Objectives: While aztreonam-avibactam is a potent β-lactam-β-lactamase-inhibitor combination, reduced in vitro activity against some Enterobacterales isolates has been reported. In this study, globally collected clinical isolates of Enterobacterales with elevated minimum inhibitory concentrations (MICs) for aztreonam-avibactam were examined for potential resistance mechanisms.

Methods: Isolates with aztreonam-avibactam MICs ≥8 μg/mL (n = 55: Escherichia coli, n = 38; Enterobacter cloacae, n = 10; Klebsiella pneumoniae, n = 3; others, n = 4) and <8 μg/mL (n = 18) collected for the INFORM global surveillance programme were characterized by short read whole-genome sequencing. Sequences were inspected for the presence of β-lactamase genes, penicillin-binding protein (PBP) mutations, and disruptions in the coding sequences of porin genes.

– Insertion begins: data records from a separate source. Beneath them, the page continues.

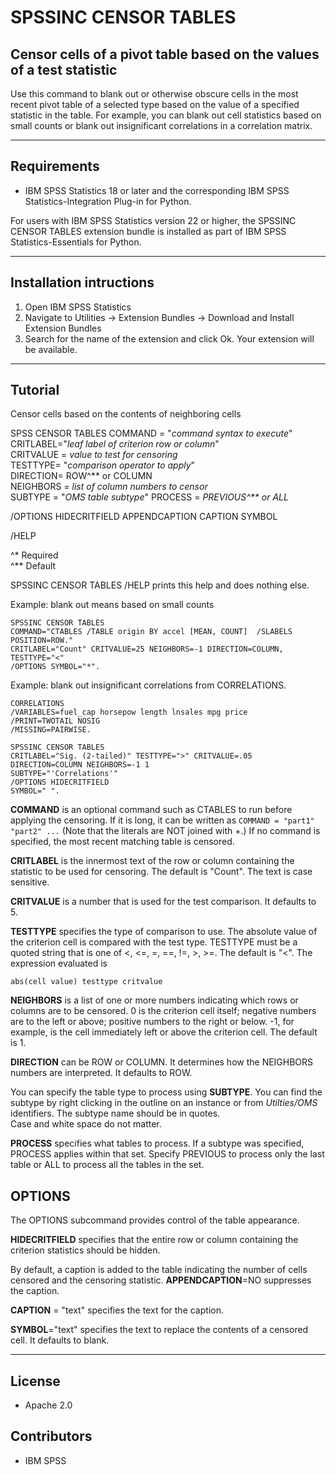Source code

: # SPSSINC CENSOR TABLES
## Censor cells of a pivot table based on the values of a test statistic
 Use this command to blank out or otherwise obscure cells in the most recent pivot table of a selected type based on the value of a specified statistic in the table. For example, you can blank out cell statistics based on small counts or blank out insignificant correlations in a correlation matrix.

---
Requirements
----
- IBM SPSS Statistics 18 or later and the corresponding IBM SPSS Statistics-Integration Plug-in for Python.

For users with IBM SPSS Statistics version 22 or higher, the SPSSINC CENSOR TABLES extension bundle is installed as part of IBM SPSS Statistics-Essentials for Python.

---
Installation intructions
----
1. Open IBM SPSS Statistics
2. Navigate to Utilities -> Extension Bundles -> Download and Install Extension Bundles
3. Search for the name of the extension and click Ok. Your extension will be available.

---
Tutorial
-----
Censor cells based on the contents of neighboring cells

SPSS CENSOR TABLES COMMAND = "*command syntax to execute*"  
CRITLABEL="*leaf label of criterion row or column*"  
CRITVALUE = *value to test for censoring*  
TESTTYPE= "*comparison operator to apply*"  
DIRECTION= ROW^&#42;&#42; or COLUMN  
NEIGHBORS = *list of column numbers to censor*  
SUBTYPE = "*OMS table subtype*"
PROCESS = *PREVIOUS^&#42;&#42; or ALL*

/OPTIONS HIDECRITFIELD APPENDCAPTION CAPTION SYMBOL

/HELP

^&#42; Required  
^&#42;&#42; Default

SPSSINC  CENSOR TABLES /HELP prints this help and does nothing else.

Example: blank out means based on small counts
```
SPSSINC CENSOR TABLES 
COMMAND="CTABLES /TABLE origin BY accel [MEAN, COUNT]  /SLABELS POSITION=ROW."
CRITLABEL="Count" CRITVALUE=25 NEIGHBORS=-1 DIRECTION=COLUMN, TESTTYPE="<"
/OPTIONS SYMBOL="*".
```

Example: blank out insignificant correlations from CORRELATIONS.
```
CORRELATIONS
/VARIABLES=fuel_cap horsepow length lnsales mpg price
/PRINT=TWOTAIL NOSIG
/MISSING=PAIRWISE.

SPSSINC CENSOR TABLES
CRITLABEL="Sig. (2-tailed)" TESTTYPE=">" CRITVALUE=.05
DIRECTION=COLUMN NEIGHBORS=-1 1
SUBTYPE="'Correlations'"
/OPTIONS HIDECRITFIELD 
SYMBOL=" ".
```


**COMMAND** is an optional command such as CTABLES to run before applying the censoring.
If it is long, it can be written as
```COMMAND = "part1"  "part2" ...```  (Note that the literals are NOT joined with +.)
If no command is specified, the most recent matching table is censored.

**CRITLABEL** is the innermost text of the row or column containing the statistic
to be used for censoring.  The default is "Count".  The text is case sensitive.

**CRITVALUE** is a number that is used for the test comparison.  It defaults to 5.

**TESTTYPE** specifies the type of comparison to use.  The absolute value of the
criterion cell is compared with the test type.  TESTTYPE must be a quoted string
that is one of <, <=, =, ==, !=, >, >=.  The default is "<".  The expression evaluated
is 
```
abs(cell value) testtype critvalue
```


**NEIGHBORS** is a list of one or more numbers indicating which rows or columns are
to be censored.  0 is the criterion cell itself; negative numbers are to the left or above;
positive numbers to the right or below.  -1, for example, is the cell immediately left or
above the criterion cell.  The default is 1.

**DIRECTION** can be ROW or COLUMN.  It determines how the NEIGHBORS numbers
are interpreted.  It defaults to ROW.

You can specify the table type to process
using **SUBTYPE**.  You can find the subtype by right clicking in the outline on an instance 
or from *Utilties/OMS* identifiers.  The subtype name should be in quotes.  
Case and white space do not matter.

**PROCESS** specifies what tables to process.  If a subtype was specified,
PROCESS applies within that set.  Specify PREVIOUS to process only the
last table or ALL to process all the tables in the set.

OPTIONS
-------
The OPTIONS subcommand provides control of the table appearance.

**HIDECRITFIELD** specifies that the entire row or column containing the criterion
statistics should be hidden.

By default, a caption is added to the table indicating the number of cells censored and
the censoring statistic.  **APPENDCAPTION**=NO suppresses the caption.

**CAPTION** = "text" specifies the text for the caption.

**SYMBOL**="text" specifies the text to replace the contents of a censored cell.  It
defaults to blank.

---
License
----

- Apache 2.0

Contributors
----

 - IBM SPSS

Results: All isolates of E. coli testing with aztreonam-avibactam MIC values ≥8 μg/mL carried a previously documented four-amino-acid insertion in PBP3 at position 333 of YRI(K/N/P). Such mutations were absent in isolates with MICs <2 μg/mL (n = 6). Among other species, carriage of PER- or VEB-type β-lactamases was identified in 10/17 (58.8%) of isolates testing with aztreonam-avibactam MICs ≥8 μg/mL, but no isolates with lower MIC values (n = 11).

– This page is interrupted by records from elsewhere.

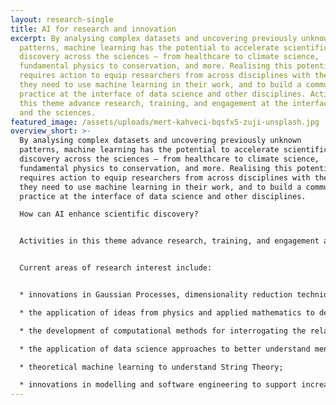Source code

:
 ```yaml
---
layout: research-single
title: AI for research and innovation
excerpt: By analysing complex datasets and uncovering previously unknown
  patterns, machine learning has the potential to accelerate scientific
  discovery across the sciences – from healthcare to climate science,
  fundamental physics to conservation, and more. Realising this potential
  requires action to equip researchers from across disciplines with the skills
  they need to use machine learning in their work, and to build a community of
  practice at the interface of data science and other disciplines. Activities in
  this theme advance research, training, and engagement at the interface of AI
  and the sciences.
featured_image: /assets/uploads/mert-kahveci-bqsfx5-zuji-unsplash.jpg
overview_short: >-
  By analysing complex datasets and uncovering previously unknown
  patterns, machine learning has the potential to accelerate scientific
  discovery across the sciences – from healthcare to climate science,
  fundamental physics to conservation, and more. Realising this potential
  requires action to equip researchers from across disciplines with the skills
  they need to use machine learning in their work, and to build a community of
  practice at the interface of data science and other disciplines.

  How can AI enhance scientific discovery?


  Activities in this theme advance research, training, and engagement at the interface of AI and the sciences.


  Current areas of research interest include:


  * innovations in Gaussian Processes, dimensionality reduction techniques and their application to challenges in the life sciences;

  * the application of ideas from physics and applied mathematics to develop robust sampling methods;

  * the development of computational methods for interrogating the relationship between cellular morphology and genomics;

  * the application of data science approaches to better understand mental health conditions, including machine learning, network science and NLP;

  * theoretical machine learning to understand String Theory;

  * innovations in modelling and software engineering to support increased accuracy in climate predictions.
---
```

Conclusions: PBP3 mutations are known to confer resistance to aztreonam in E. coli, providing a rationale for the elevated MIC values for aztreonam-avibactam in these isolates. Elevated MICs in other isolates were associated with the carriage of PER-type β-lactamases, which have been previously shown to be inhibited less effectively by avibactam than other Class A β-lactamases and may contribute to this phenotype. Other resistance mechanisms contributing to poor in vitro activity for aztreonam-avibactam in some of these isolates are not yet elucidated.